§ Exercise prompt:
Repeat every record exactly, omitting the pictures.

§ Exercise material:
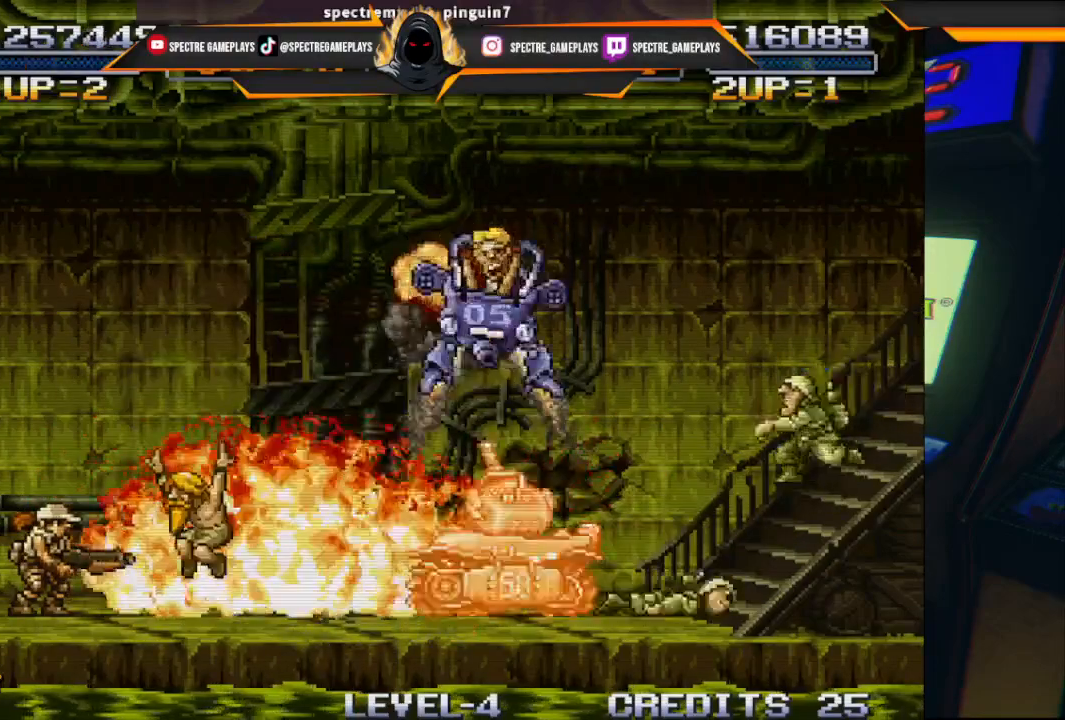
{"buttons": [], "left_stick": "center", "events": [[33, "DPAD_LEFT", "down"], [100, "B", "down"], [167, "B", "up"], [400, "DPAD_LEFT", "up"]]}
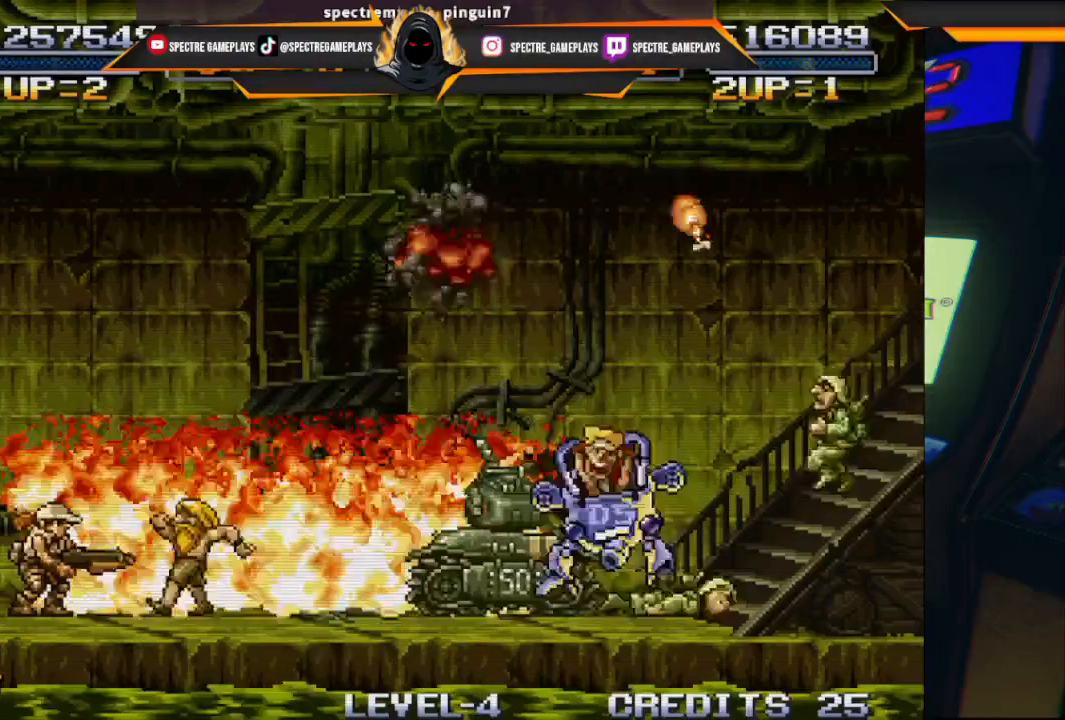
{"buttons": ["DPAD_DOWN", "DPAD_LEFT"], "left_stick": "center", "events": [[201, "A", "down"], [367, "A", "up"], [501, "DPAD_DOWN", "down"], [501, "DPAD_LEFT", "down"]]}
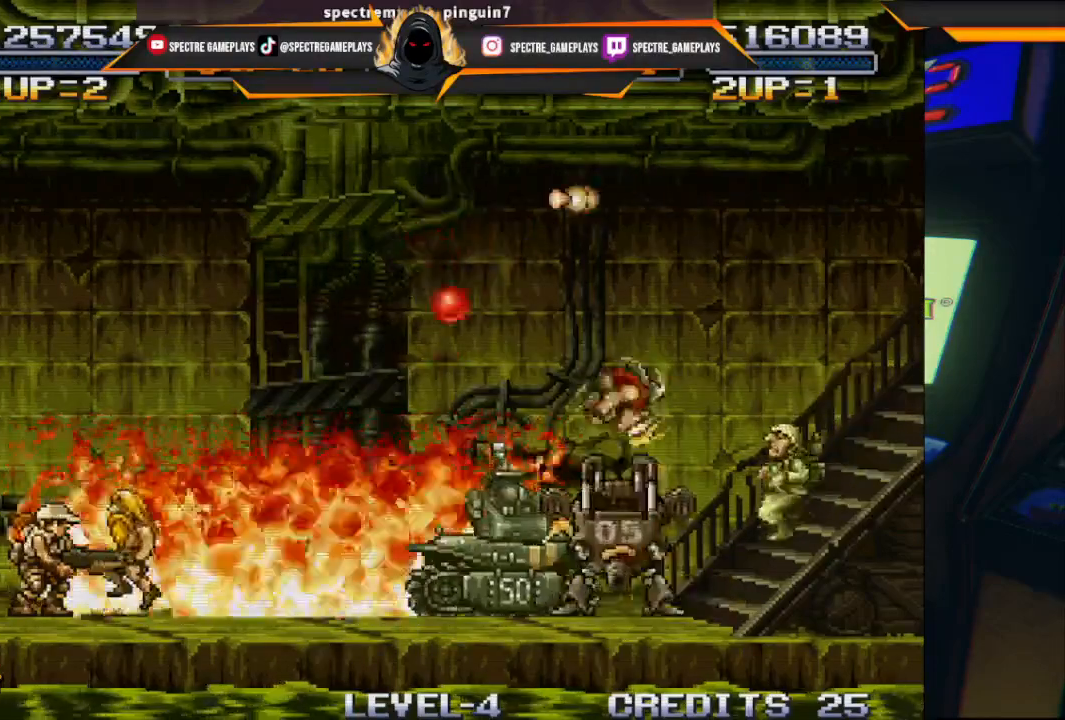
{"buttons": ["DPAD_LEFT"], "left_stick": "center", "events": [[67, "DPAD_LEFT", "up"], [133, "A", "down"], [300, "A", "up"], [300, "DPAD_LEFT", "down"], [400, "DPAD_DOWN", "up"]]}
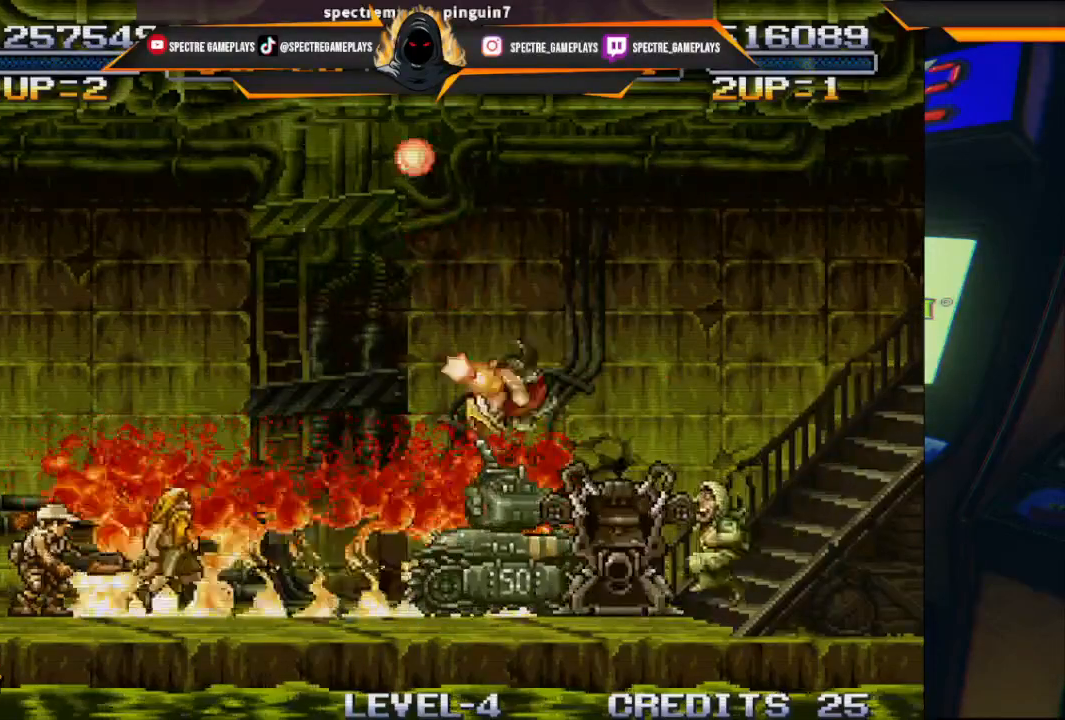
{"buttons": [], "left_stick": "center", "events": [[100, "A", "down"], [100, "DPAD_UP", "down"], [134, "A", "up"], [134, "DPAD_LEFT", "up"], [201, "DPAD_UP", "up"], [267, "A", "down"], [434, "A", "up"]]}
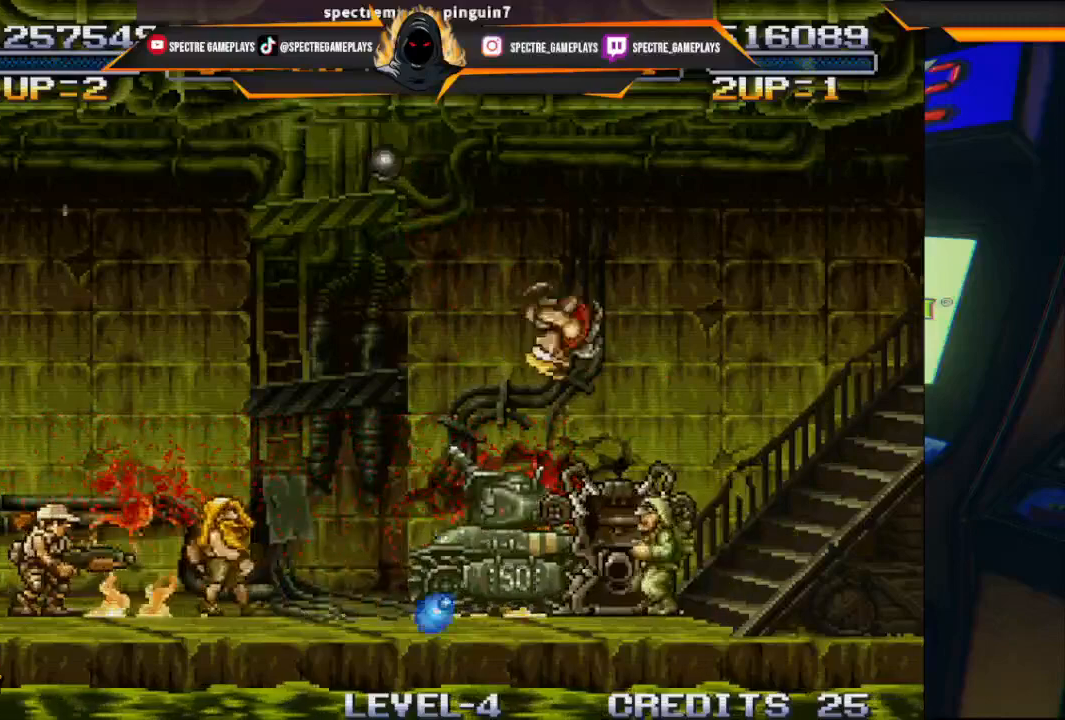
{"buttons": ["A"], "left_stick": "center", "events": [[67, "A", "down"], [100, "A", "up"], [167, "A", "down"]]}
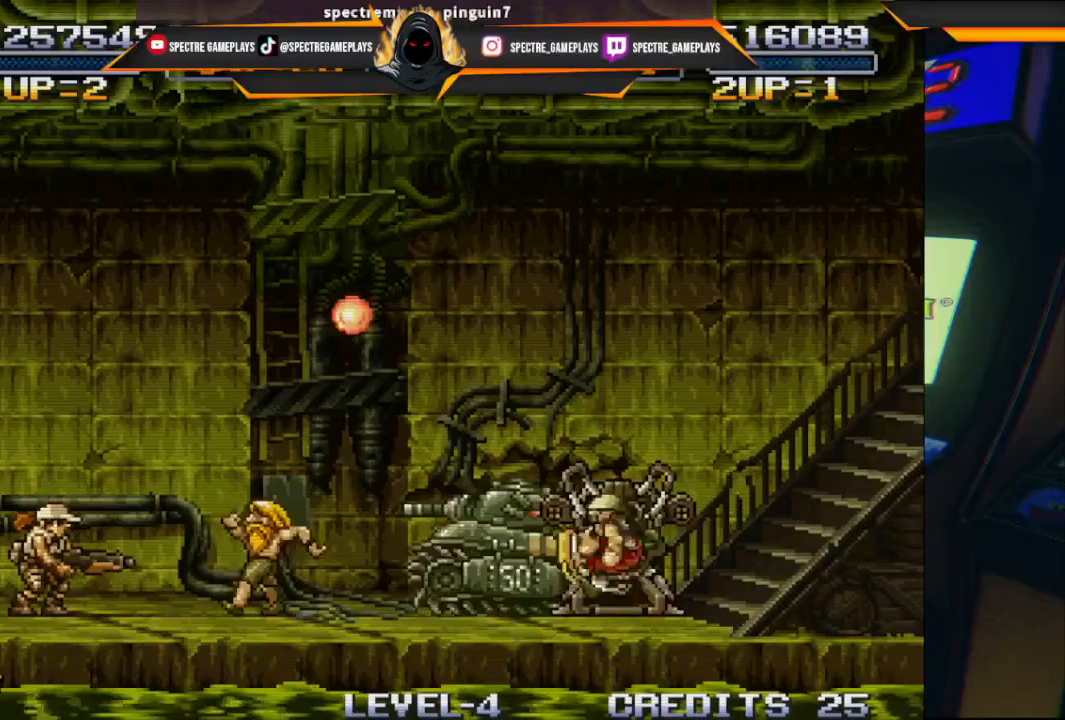
{"buttons": [], "left_stick": "center", "events": [[34, "A", "up"]]}
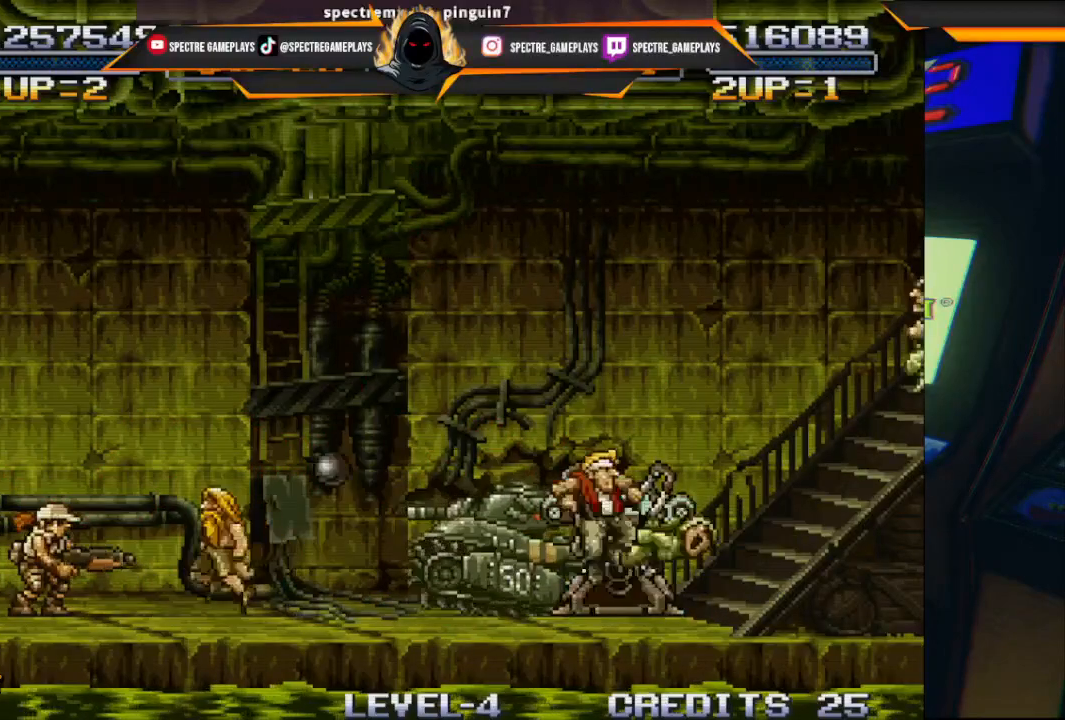
{"buttons": ["DPAD_RIGHT"], "left_stick": "center", "events": [[33, "DPAD_RIGHT", "down"], [233, "A", "down"], [333, "A", "up"]]}
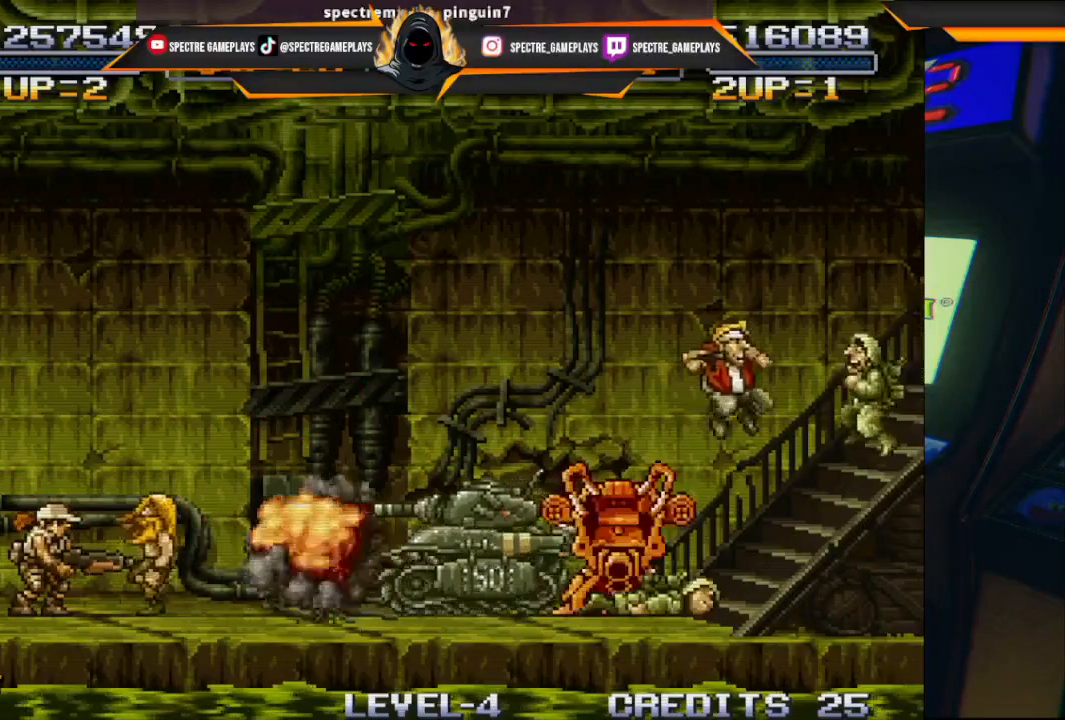
{"buttons": ["A"], "left_stick": "center", "events": [[134, "A", "down"], [201, "DPAD_RIGHT", "up"]]}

§ Answer for this exercise:
{"buttons": [], "left_stick": "center", "events": [[33, "DPAD_LEFT", "down"], [100, "B", "down"], [167, "B", "up"], [400, "DPAD_LEFT", "up"]]}
{"buttons": ["DPAD_DOWN", "DPAD_LEFT"], "left_stick": "center", "events": [[201, "A", "down"], [367, "A", "up"], [501, "DPAD_DOWN", "down"], [501, "DPAD_LEFT", "down"]]}
{"buttons": ["DPAD_LEFT"], "left_stick": "center", "events": [[67, "DPAD_LEFT", "up"], [133, "A", "down"], [300, "A", "up"], [300, "DPAD_LEFT", "down"], [400, "DPAD_DOWN", "up"]]}
{"buttons": [], "left_stick": "center", "events": [[100, "A", "down"], [100, "DPAD_UP", "down"], [134, "A", "up"], [134, "DPAD_LEFT", "up"], [201, "DPAD_UP", "up"], [267, "A", "down"], [434, "A", "up"]]}
{"buttons": ["A"], "left_stick": "center", "events": [[67, "A", "down"], [100, "A", "up"], [167, "A", "down"]]}
{"buttons": [], "left_stick": "center", "events": [[34, "A", "up"]]}
{"buttons": ["DPAD_RIGHT"], "left_stick": "center", "events": [[33, "DPAD_RIGHT", "down"], [233, "A", "down"], [333, "A", "up"]]}
{"buttons": ["A"], "left_stick": "center", "events": [[134, "A", "down"], [201, "DPAD_RIGHT", "up"]]}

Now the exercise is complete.